_Problem details_.
Copy out, from the entries below, each line holding the string "given".
── Entries shown ──
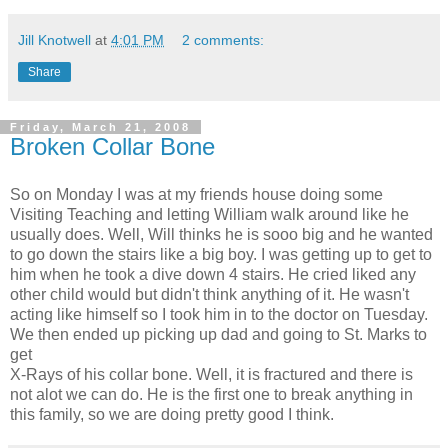
Jill Knotwell
at
4:01 PM
2 comments:
Share
Friday, March 21, 2008
Broken Collar Bone
So on Monday I was at my friends house doing some
Visiting Teaching and letting William walk around like he
usually does. Well, Will thinks he is sooo big and he wanted
to go down the stairs like a big boy. I was getting up to get to
him when he took a dive down 4 stairs. He cried liked any
other child would but didn't think anything of it. He wasn't
acting like himself so I took him in to the doctor on Tuesday.
We then ended up picking up dad and going to St. Marks to
get
X-Rays of his collar bone. Well, it is fractured and there is
not alot we can do. He is the first one to break anything in
this family, so we are doing pretty good I think.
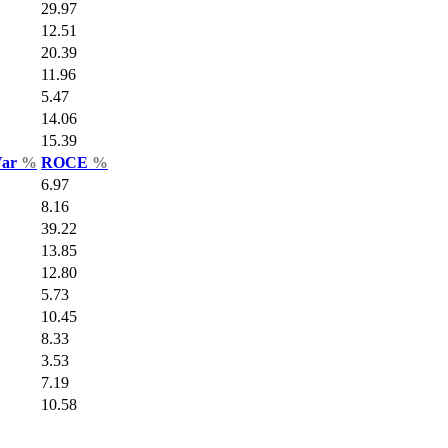
29.97
12.51
20.39
11.96
5.47
14.06
15.39
Var
%
ROCE
%
6.97
8.16
39.22
13.85
12.80
5.73
10.45
8.33
3.53
7.19
10.58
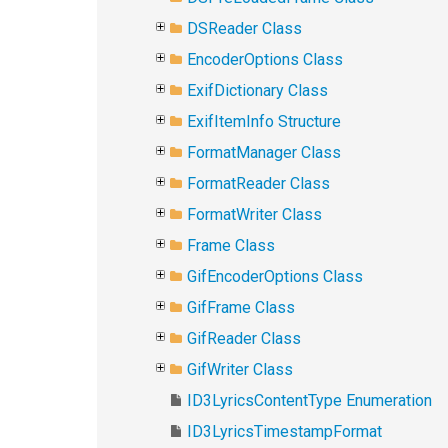
DSReader Class
EncoderOptions Class
ExifDictionary Class
ExifItemInfo Structure
FormatManager Class
FormatReader Class
FormatWriter Class
Frame Class
GifEncoderOptions Class
GifFrame Class
GifReader Class
GifWriter Class
ID3LyricsContentType Enumeration
ID3LyricsTimestampFormat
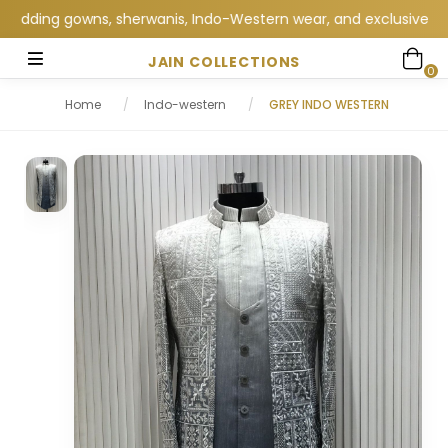
ding gowns, sherwanis, Indo-Western wear, and exclusive wedding
JAIN COLLECTIONS
0
Home
/
Indo-western
/
GREY INDO WESTERN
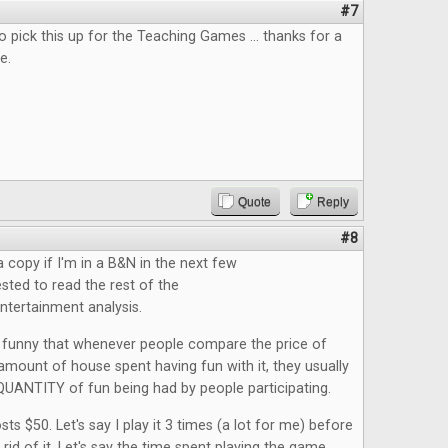
#7
 pick this up for the Teaching Games ... thanks for a
e.
Quote
Reply
#8
a copy if I'm in a B&N in the next few
ested to read the rest of the
tertainment analysis.
it funny that whenever people compare the price of
mount of house spent having fun with it, they usually
QUANTITY of fun being had by people participating.
ts $50. Let's say I play it 3 times (a lot for me) before
 rid of it. Let's say the time spent playing the game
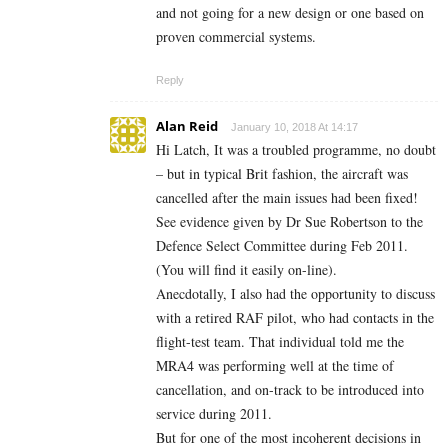
and not going for a new design or one based on
proven commercial systems.
Reply
Alan Reid
January 10, 2018 At 14:17
Hi Latch, It was a troubled programme, no doubt
– but in typical Brit fashion, the aircraft was
cancelled after the main issues had been fixed!
See evidence given by Dr Sue Robertson to the
Defence Select Committee during Feb 2011.
(You will find it easily on-line).
Anecdotally, I also had the opportunity to discuss
with a retired RAF pilot, who had contacts in the
flight-test team. That individual told me the
MRA4 was performing well at the time of
cancellation, and on-track to be introduced into
service during 2011.
But for one of the most incoherent decisions in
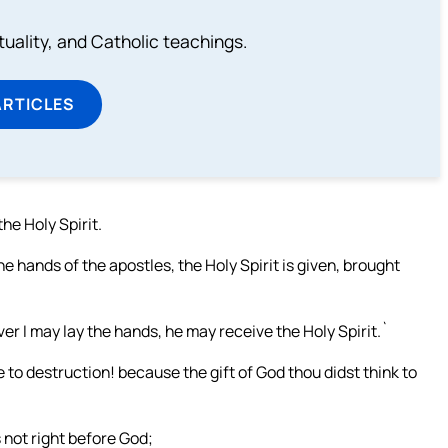
rituality, and Catholic teachings.
ARTICLES
he Holy Spirit.
e hands of the apostles, the Holy Spirit is given, brought
er I may lay the hands, he may receive the Holy Spirit.`
e to destruction! because the gift of God thou didst think to
is not right before God;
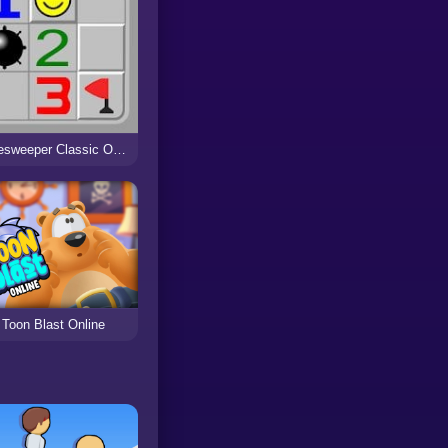
Minesweeper Classic Online
Toon Blast Online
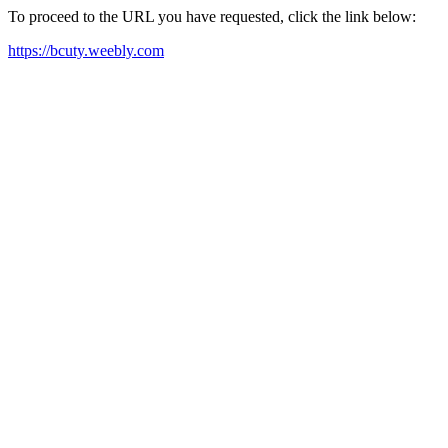
To proceed to the URL you have requested, click the link below:
https://bcuty.weebly.com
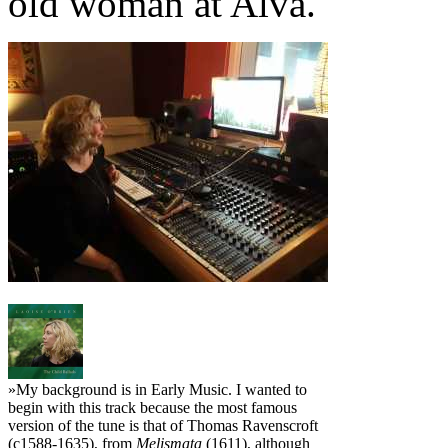
old woman at Alva."
»My background is in Early Music. I wanted to
begin with this track because the most famous
version of the tune is that of Thomas Ravenscroft
(c1588-1635), from
Melismata
(1611), although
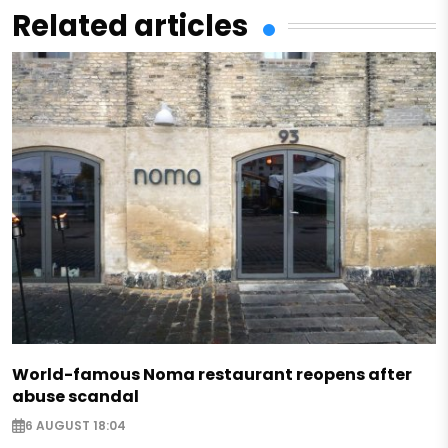
Related articles
World-famous Noma restaurant reopens after
abuse scandal
6 AUGUST 18:04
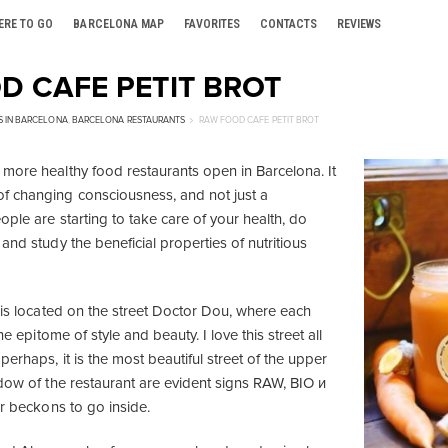
ERE TO GO
BARCELONA MAP
FAVORITES
CONTACTS
REVIEWS
D CAFE PETIT BROT
S IN BARCELONA
,
BARCELONA RESTAURANTS
RAW FOOD CAFE PETIT BROT
more healthy food restaurants open in Barcelona. It
f changing consciousness, and not just a
ople are starting to take care of your health, do
and study the beneficial properties of nutritious
t is located on the street Doctor Dou, where each
the epitome of style and beauty. I love this street all
erhaps, it is the most beautiful street of the upper
ndow of the restaurant are evident signs RAW, BIO и
or beckons to go inside.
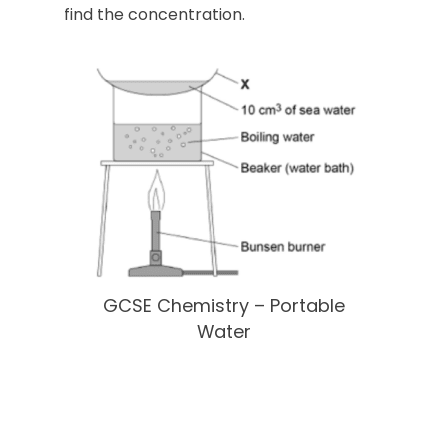
find the concentration.
GCSE Chemistry – Portable
Water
───
_Answer to this problem_.
See evidence given by Dr Sue Robertson to the
e hands of the apostles, the Holy Spirit is given, brought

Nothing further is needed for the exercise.